An EM wave from air enters a medium. The electric fields are $$\vec{E_1} = E_{01}\hat{x}\cos\left[2\pi\nu\left(\frac{z}{c} - t\right)\right]$$ in air and $$\vec{E_2} = E_{02}\hat{x}\cos[k(2z - ct)]$$ in medium, where the wave number k and frequency $$\nu$$ refer to their values in the air. The medium is non-magnetic.
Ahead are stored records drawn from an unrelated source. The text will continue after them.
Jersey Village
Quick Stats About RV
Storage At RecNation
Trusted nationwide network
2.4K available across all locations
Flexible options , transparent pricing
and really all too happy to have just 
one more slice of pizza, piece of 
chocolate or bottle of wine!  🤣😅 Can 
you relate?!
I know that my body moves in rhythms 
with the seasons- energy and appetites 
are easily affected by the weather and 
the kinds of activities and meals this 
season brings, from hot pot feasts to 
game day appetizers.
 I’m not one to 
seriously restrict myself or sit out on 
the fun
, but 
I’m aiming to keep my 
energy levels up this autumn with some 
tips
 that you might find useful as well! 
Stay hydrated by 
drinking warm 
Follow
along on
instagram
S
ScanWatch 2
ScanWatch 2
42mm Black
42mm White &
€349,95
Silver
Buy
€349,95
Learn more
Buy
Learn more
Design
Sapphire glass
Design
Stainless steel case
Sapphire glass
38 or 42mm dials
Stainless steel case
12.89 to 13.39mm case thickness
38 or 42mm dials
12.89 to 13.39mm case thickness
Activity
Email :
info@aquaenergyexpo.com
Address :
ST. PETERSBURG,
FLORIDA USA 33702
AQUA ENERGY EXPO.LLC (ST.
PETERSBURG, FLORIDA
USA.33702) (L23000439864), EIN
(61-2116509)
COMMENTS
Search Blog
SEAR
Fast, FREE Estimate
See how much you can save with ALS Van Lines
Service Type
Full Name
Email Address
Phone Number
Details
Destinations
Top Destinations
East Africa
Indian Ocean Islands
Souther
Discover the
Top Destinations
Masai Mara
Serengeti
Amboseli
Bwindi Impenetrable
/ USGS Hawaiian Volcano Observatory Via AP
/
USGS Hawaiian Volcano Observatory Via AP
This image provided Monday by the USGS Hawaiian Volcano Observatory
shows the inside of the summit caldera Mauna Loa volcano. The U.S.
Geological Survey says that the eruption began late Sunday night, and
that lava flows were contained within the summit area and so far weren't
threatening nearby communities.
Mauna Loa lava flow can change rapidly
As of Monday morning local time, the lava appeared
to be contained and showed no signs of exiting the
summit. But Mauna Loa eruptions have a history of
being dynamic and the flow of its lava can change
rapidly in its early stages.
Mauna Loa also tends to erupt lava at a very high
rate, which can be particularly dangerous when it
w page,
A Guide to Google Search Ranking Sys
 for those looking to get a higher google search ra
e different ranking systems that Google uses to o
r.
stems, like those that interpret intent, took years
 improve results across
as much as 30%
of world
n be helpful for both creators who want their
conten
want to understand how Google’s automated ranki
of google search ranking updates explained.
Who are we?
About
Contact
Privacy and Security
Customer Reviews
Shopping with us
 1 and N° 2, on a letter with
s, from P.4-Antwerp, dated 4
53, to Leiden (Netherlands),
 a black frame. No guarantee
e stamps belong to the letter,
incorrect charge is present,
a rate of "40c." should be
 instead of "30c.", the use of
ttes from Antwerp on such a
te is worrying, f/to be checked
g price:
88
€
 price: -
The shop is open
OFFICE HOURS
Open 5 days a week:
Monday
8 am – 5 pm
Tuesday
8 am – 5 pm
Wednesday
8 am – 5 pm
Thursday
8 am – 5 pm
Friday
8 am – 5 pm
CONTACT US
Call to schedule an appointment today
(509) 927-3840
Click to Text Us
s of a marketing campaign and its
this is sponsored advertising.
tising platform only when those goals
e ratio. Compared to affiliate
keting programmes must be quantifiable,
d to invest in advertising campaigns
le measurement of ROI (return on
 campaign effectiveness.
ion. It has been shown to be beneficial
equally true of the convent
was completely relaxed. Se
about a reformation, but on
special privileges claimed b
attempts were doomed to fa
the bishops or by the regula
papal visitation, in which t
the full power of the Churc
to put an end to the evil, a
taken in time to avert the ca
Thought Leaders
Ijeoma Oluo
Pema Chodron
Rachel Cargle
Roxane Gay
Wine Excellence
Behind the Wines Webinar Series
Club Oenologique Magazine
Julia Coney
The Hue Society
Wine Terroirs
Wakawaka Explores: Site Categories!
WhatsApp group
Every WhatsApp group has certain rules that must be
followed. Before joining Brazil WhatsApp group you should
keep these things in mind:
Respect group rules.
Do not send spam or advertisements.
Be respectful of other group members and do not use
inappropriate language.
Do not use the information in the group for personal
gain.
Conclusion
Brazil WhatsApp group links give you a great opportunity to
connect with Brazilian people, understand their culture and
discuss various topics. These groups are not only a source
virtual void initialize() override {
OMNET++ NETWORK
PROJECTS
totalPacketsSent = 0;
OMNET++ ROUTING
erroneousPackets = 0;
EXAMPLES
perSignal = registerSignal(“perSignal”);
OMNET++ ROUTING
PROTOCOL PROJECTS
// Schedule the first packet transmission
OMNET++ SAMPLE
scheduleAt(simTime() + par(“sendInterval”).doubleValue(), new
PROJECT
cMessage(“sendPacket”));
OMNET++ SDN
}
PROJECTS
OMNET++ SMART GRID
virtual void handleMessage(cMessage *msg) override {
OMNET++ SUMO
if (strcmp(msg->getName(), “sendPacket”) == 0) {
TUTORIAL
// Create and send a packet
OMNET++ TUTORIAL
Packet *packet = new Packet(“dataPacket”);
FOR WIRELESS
If $$\epsilon_{r_1}$$ and $$\epsilon_{r_2}$$ refer to relative permittivities of air and medium respectively, which of the following options is correct?

For an electromagnetic plane wave travelling in the +z-direction the standard form of the electric field is

$$\vec E = E_0\hat x\cos\!\bigl(kz-\omega t\bigr),$$

where the angular frequency $$\omega$$ and the wave-number $$k$$ are related to the phase velocity $$v$$ through the well-known formula

$$k=\frac{\omega}{v}\qquad\bigl(\text{since }v=\frac{\omega}{k}\bigr).$$

In a non-magnetic medium (that is, $$\mu_r=1$$) the phase velocity is connected with the relative permittivity by

$$v=\frac{c}{n},\qquad\; n=\sqrt{\epsilon_r},$$

so that

$$k=\frac{\omega}{v}= \frac{\omega n}{c}=\frac{\omega}{c}\sqrt{\epsilon_r}.$$

Now let us compare the two fields given in the problem.

Wave in air

$$\vec{E_1}=E_{01}\hat x\cos\!\left[2\pi\nu\!\left(\frac{z}{c}-t\right)\right].$$

Writing $$\omega=2\pi\nu$$ we get

$$\vec{E_1}=E_{01}\hat x\cos\!\left(\frac{\omega z}{c}-\omega t\right) =E_{01}\hat x\cos\!\bigl(kz-\omega t\bigr),$$

where

$$k=\frac{\omega}{c}.$$

This is exactly the expected form with

$$k_1=k,\qquad\omega_1=\omega.$$

Wave in the dielectric medium

$$\vec{E_2}=E_{02}\hat x\cos\!\bigl[k(2z-ct)\bigr].$$

Expanding the phase term:

$$k(2z-ct)=2kz-kct.$$

Because $$k=\dfrac{\omega}{c}$$, the time-dependent part becomes

$$-kct=-\bigl(\tfrac{\omega}{c}\bigr)ct=-\omega t.$$

Hence

$$\vec{E_2}=E_{02}\hat x\cos\!\bigl(2kz-\omega t\bigr).$$

Therefore the effective wave-number inside the medium is

$$k_2=2k.$$

Relating the two wave-numbers

The frequency does not change on refraction, so $$\omega_2=\omega_1=\omega.$$ From the relation $$k=\dfrac{\omega}{c}\sqrt{\epsilon_r},$$ we can write for air and for the medium

$$k_1=\frac{\omega}{c}\sqrt{\epsilon_{r_1}}, \qquad k_2=\frac{\omega}{c}\sqrt{\epsilon_{r_2}}.$$

Taking the ratio and using $$k_2=2k_1$$ obtained above, we have

$$\frac{k_2}{k_1}=\frac{\dfrac{\omega}{c}\sqrt{\epsilon_{r_2}}}{\dfrac{\omega}{c}\sqrt{\epsilon_{r_1}}} =\frac{\sqrt{\epsilon_{r_2}}}{\sqrt{\epsilon_{r_1}}}=2.$$

Now squaring both sides:

$$\frac{\epsilon_{r_2}}{\epsilon_{r_1}}=4.$$

Inverting the fraction to obtain the ratio asked in the options:

$$\frac{\epsilon_{r_1}}{\epsilon_{r_2}}=\frac{1}{4}.$$

Hence, the correct answer is Option D.